* Records provided:
################
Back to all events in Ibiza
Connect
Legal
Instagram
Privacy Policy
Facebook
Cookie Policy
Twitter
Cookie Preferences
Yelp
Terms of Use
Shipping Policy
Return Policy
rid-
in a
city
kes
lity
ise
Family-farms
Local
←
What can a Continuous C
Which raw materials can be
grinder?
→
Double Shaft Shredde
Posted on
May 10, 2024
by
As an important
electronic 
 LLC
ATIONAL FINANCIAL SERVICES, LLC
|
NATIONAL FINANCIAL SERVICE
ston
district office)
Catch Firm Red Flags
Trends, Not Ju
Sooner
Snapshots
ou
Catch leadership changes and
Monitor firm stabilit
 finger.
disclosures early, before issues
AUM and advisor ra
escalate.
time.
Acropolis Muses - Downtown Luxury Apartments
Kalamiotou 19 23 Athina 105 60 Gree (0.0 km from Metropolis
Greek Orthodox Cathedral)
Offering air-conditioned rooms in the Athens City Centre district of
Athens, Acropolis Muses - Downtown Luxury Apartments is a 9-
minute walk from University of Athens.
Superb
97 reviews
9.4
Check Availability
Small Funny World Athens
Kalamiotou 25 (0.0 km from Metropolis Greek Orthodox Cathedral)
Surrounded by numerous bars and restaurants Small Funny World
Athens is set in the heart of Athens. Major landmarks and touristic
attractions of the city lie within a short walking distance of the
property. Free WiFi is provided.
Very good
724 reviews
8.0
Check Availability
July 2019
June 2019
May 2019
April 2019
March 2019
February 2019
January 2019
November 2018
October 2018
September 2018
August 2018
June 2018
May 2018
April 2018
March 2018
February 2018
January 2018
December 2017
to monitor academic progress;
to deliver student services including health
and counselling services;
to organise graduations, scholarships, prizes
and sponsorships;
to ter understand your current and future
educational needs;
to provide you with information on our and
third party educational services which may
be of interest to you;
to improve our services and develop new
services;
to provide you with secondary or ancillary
################
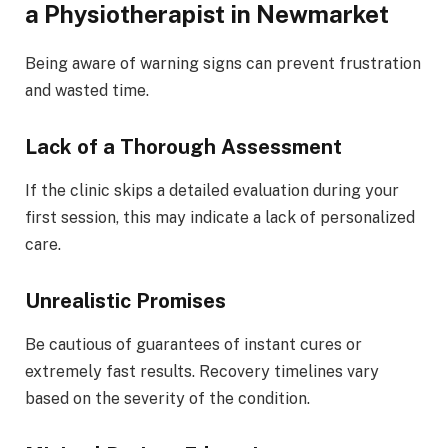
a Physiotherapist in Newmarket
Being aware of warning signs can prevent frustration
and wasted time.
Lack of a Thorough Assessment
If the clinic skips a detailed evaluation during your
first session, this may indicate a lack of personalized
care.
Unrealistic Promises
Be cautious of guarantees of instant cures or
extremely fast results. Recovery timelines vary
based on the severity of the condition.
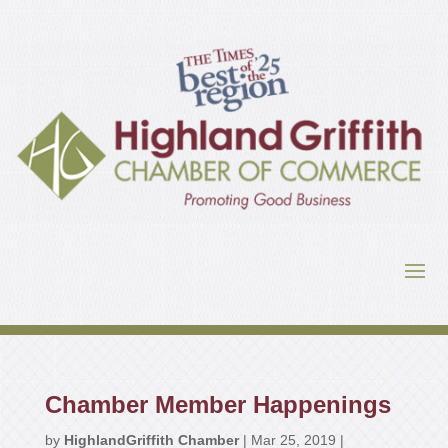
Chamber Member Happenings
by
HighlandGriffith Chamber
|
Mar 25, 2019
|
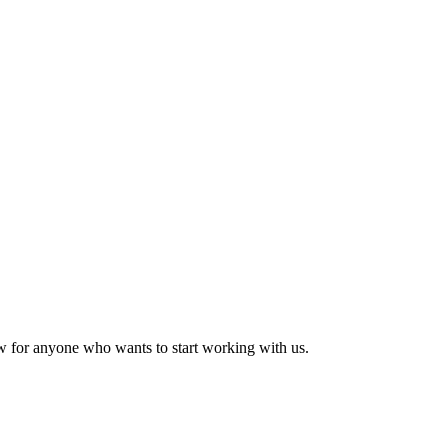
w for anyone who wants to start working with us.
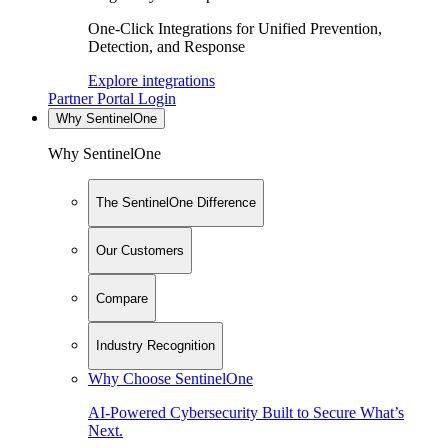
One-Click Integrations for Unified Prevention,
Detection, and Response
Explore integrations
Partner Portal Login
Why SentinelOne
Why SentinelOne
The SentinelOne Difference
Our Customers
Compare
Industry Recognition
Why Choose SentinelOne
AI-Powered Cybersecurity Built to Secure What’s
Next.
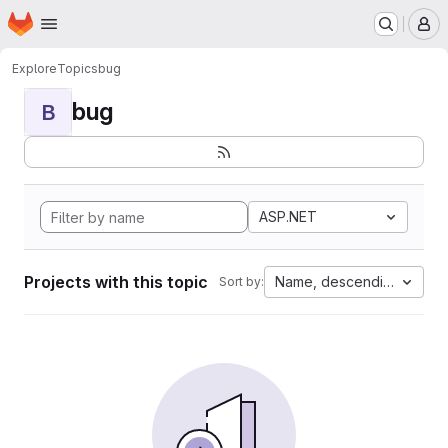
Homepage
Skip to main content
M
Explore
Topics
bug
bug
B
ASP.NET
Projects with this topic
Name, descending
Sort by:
################
* What to do:
Find how many lines of the material include the string "Muses". Nothing but the number should be given.

* Answer space:
2